Here's some facts for you -
Workers at American car companies make around $45 an hour, add in benefits and it comes to about $55 an hour.
Add in benefits being paid to retirees, not current workers, and the figure becomes $73 an hour. This is where the fiction that workers make $70 an hour comes from. Since it's what the auto companies represent as their labor costs for CNN and FOX and congressional committees.
By comparison, workers at foreign auto plants in the US with benefits make about $48 an hour. Really not much difference.
Of course, the foreign companies don't have nearly as many retirees to pay since they've been making cars here for a fraction of the time of US companies. So the overall labor cost for US car companies is much higher than foreign companies.
Regardless of that, US cars are cheaper than non-US. The difference for most US cars is about is between $500 to $2500 less than foreign. The problem is that Americans don't want to buy US cars, no matter what the price. This is not because of labor, this is because of image, quality and just making cars Americans don't want.
These are management problems , not labor problems. Blaming the unions an labor is a great diversion from the real issue.
If you believe that people buy a Lexus or BMW instead of a Caddy or Lincoln, or an Accord instead of a Focus or a Chevy because of price, not only haven't you not looked at car prices, but you're probably waiting for Santa to come down your chimney next week.
As for the bailout itself, we've handed out $800 billion to the financial markets and probably saved a handful of jobs, haven't helped anyone that is in danger of foreclosure and we put no strings on the money.
Yet giving the auto companies $15 billion, a drop in the bucket by comparison, has the potential to save millions of jobs and we treat it as if it's the end of the world.
And we essentially GAVE $800 billion to the financial markets but are LENDING the money to the auto companies.
When the conversation about bailing out US companies becomes an attack on labor, not on the management that makes their cars unattractive to consumers; when the focus of our scrutiny falls on the details of a $15 billion dollar loan instead of the $800 billion (and rising) gift to the financial institutions that got us in this mess; it actually makes me sad to think we're that easily misled as a people.

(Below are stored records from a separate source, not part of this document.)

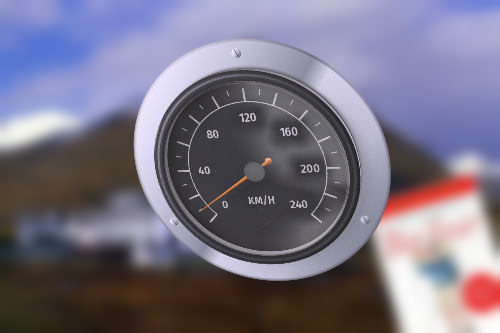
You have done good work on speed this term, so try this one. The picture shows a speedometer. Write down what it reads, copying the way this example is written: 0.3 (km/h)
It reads 10 (km/h)
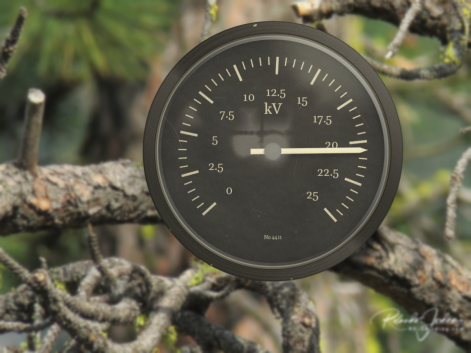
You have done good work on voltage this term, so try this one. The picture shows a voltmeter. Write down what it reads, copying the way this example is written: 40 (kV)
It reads 20.5 (kV)
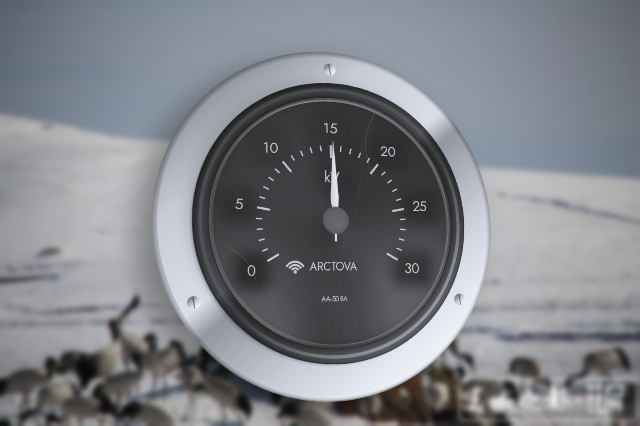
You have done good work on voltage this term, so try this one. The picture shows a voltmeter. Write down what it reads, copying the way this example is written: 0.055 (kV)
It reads 15 (kV)
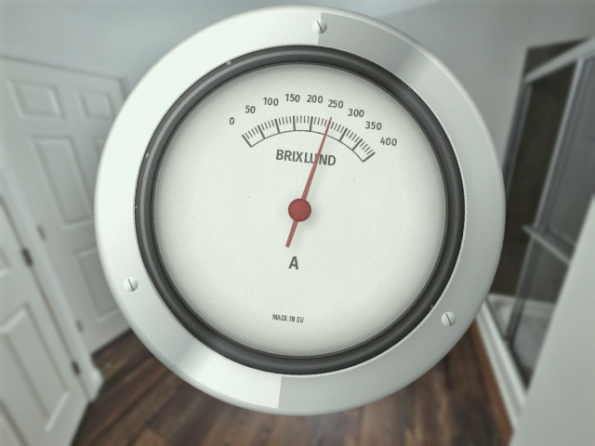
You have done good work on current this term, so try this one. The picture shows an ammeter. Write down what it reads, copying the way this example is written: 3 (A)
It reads 250 (A)
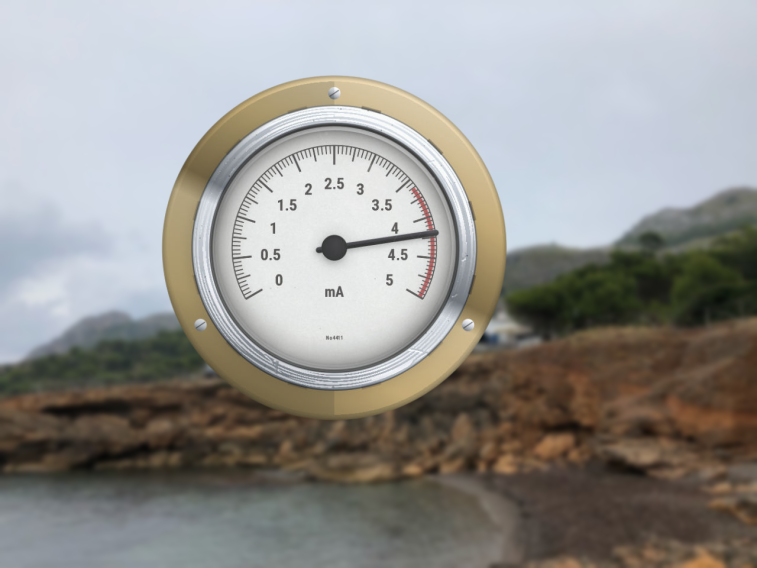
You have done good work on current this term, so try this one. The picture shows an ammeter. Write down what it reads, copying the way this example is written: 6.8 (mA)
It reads 4.2 (mA)
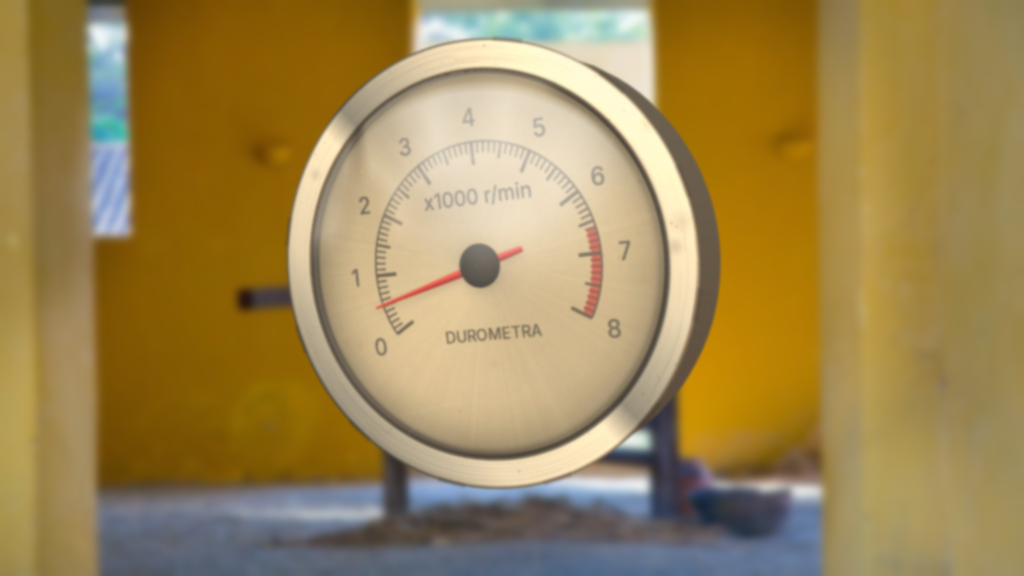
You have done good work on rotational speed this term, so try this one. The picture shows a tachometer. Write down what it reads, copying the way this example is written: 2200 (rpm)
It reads 500 (rpm)
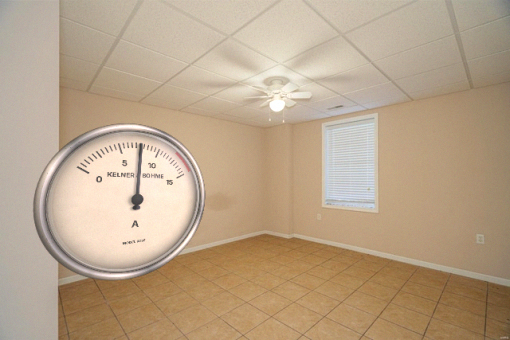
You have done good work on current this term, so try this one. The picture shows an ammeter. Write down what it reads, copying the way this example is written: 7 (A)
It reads 7.5 (A)
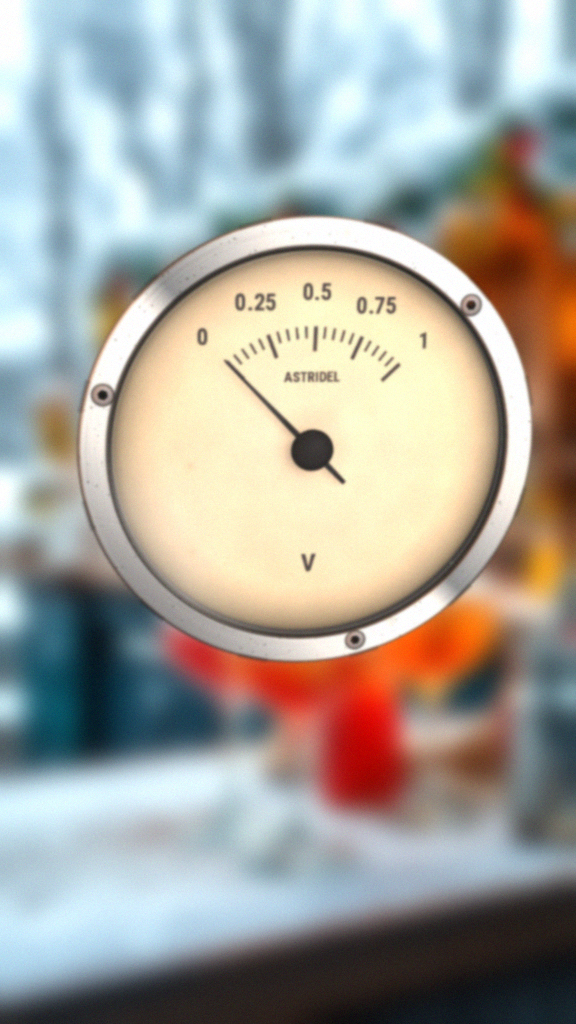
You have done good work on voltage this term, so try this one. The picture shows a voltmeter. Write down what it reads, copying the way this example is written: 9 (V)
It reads 0 (V)
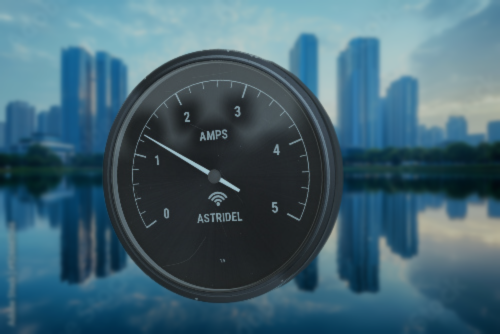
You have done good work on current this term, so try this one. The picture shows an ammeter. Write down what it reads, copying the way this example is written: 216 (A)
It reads 1.3 (A)
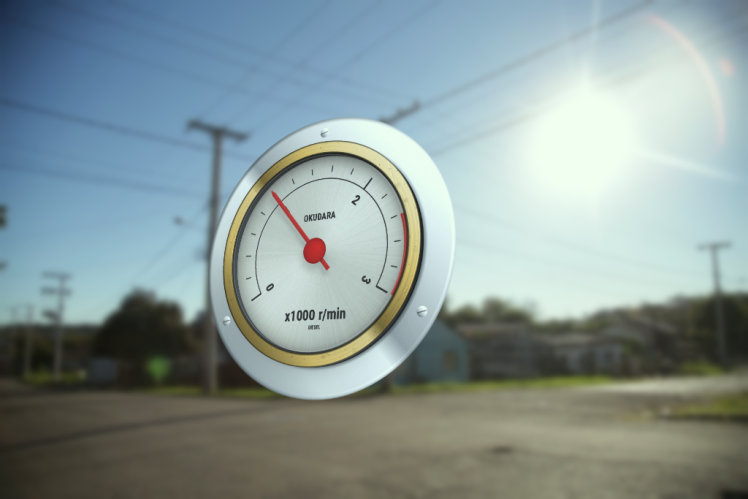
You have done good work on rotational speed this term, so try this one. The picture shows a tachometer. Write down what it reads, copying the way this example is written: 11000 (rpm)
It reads 1000 (rpm)
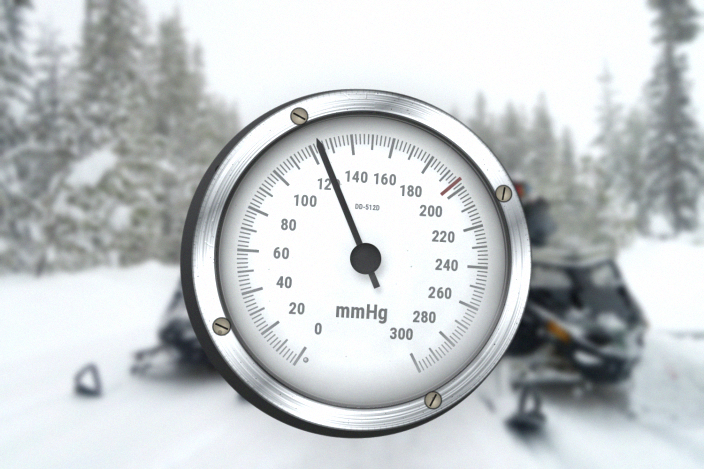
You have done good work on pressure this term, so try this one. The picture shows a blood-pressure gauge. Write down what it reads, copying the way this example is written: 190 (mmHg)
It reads 124 (mmHg)
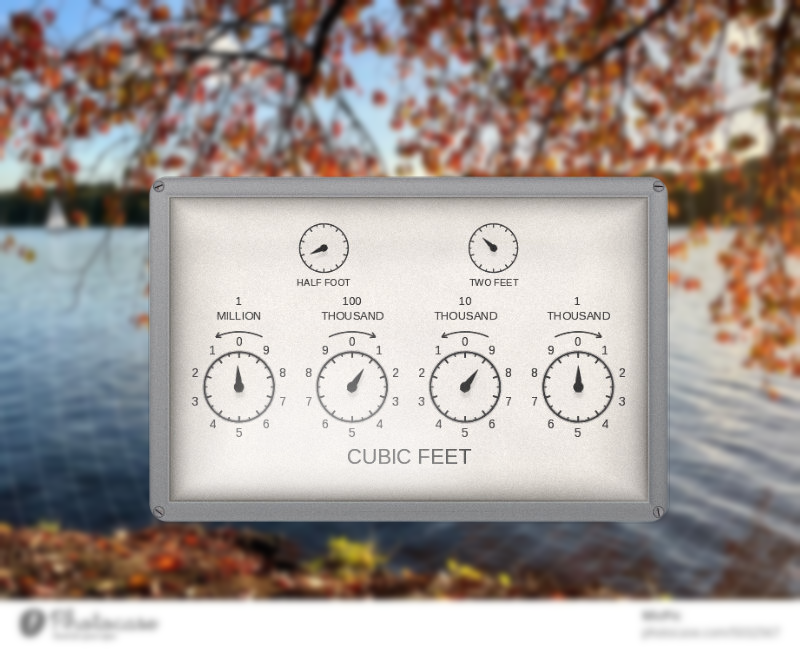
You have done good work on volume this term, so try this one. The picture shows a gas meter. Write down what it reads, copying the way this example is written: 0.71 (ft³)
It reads 9000 (ft³)
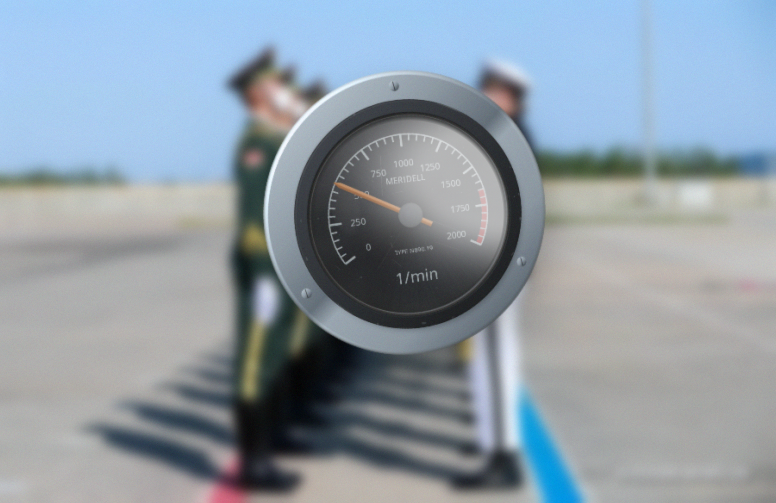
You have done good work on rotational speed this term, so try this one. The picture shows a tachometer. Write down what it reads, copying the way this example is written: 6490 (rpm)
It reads 500 (rpm)
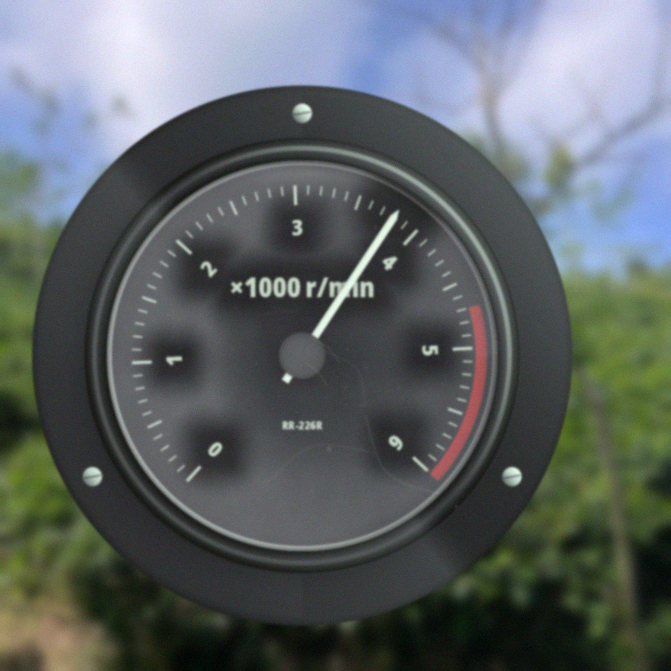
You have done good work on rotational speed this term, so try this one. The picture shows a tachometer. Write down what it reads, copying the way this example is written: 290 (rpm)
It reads 3800 (rpm)
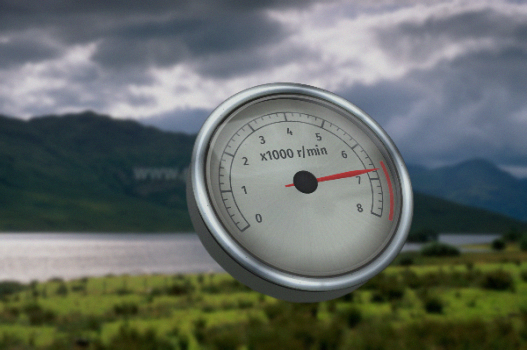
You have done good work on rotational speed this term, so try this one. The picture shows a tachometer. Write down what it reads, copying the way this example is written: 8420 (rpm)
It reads 6800 (rpm)
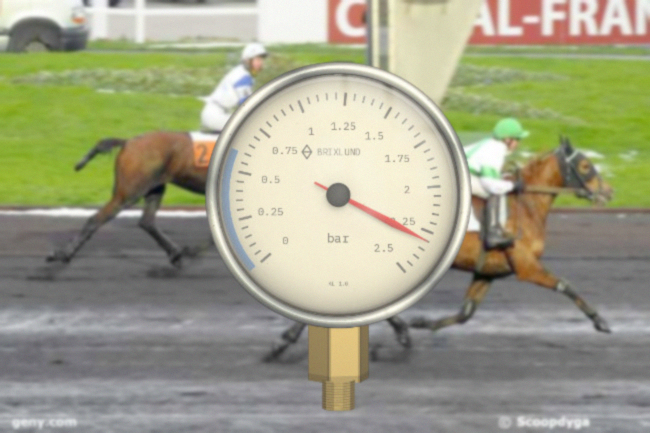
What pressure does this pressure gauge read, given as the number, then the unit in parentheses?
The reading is 2.3 (bar)
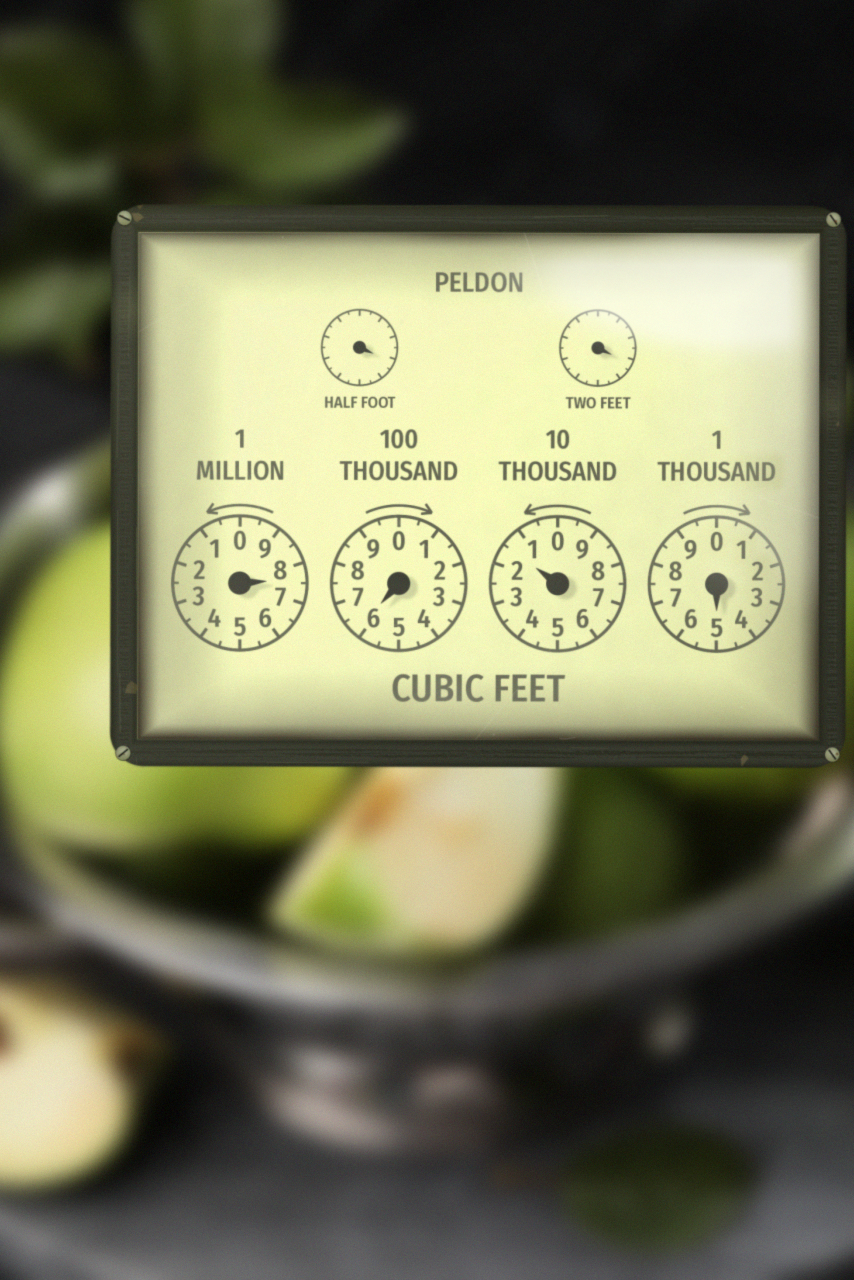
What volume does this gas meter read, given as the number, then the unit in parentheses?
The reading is 761500 (ft³)
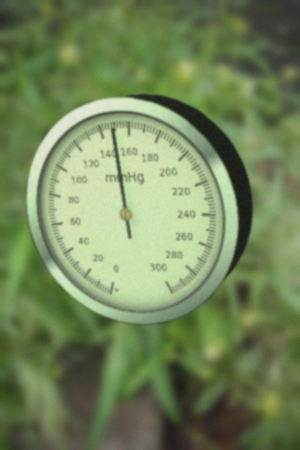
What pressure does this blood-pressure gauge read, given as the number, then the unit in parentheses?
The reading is 150 (mmHg)
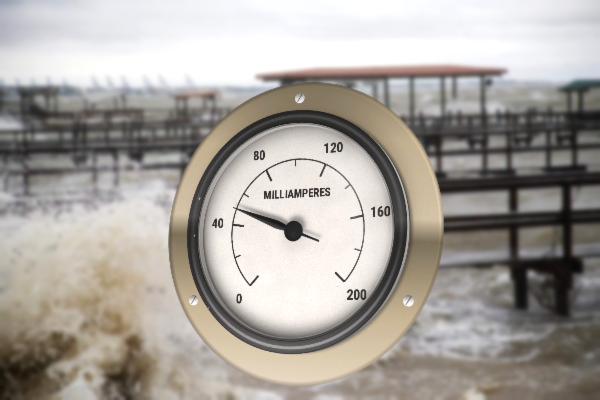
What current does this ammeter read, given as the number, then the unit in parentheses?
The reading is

US car companies need to shrink in size to reflect their market share, just like any other companies in any industry would. Their products don't sell because of quality and image, not because of price. We just can't afford to lose the jobs in this recession. We can't produce enough new jobs outside of the auto industry, nevertheless if they start collapsing. It's a cheap temporary fix that would cost us a lot more if we don't do it.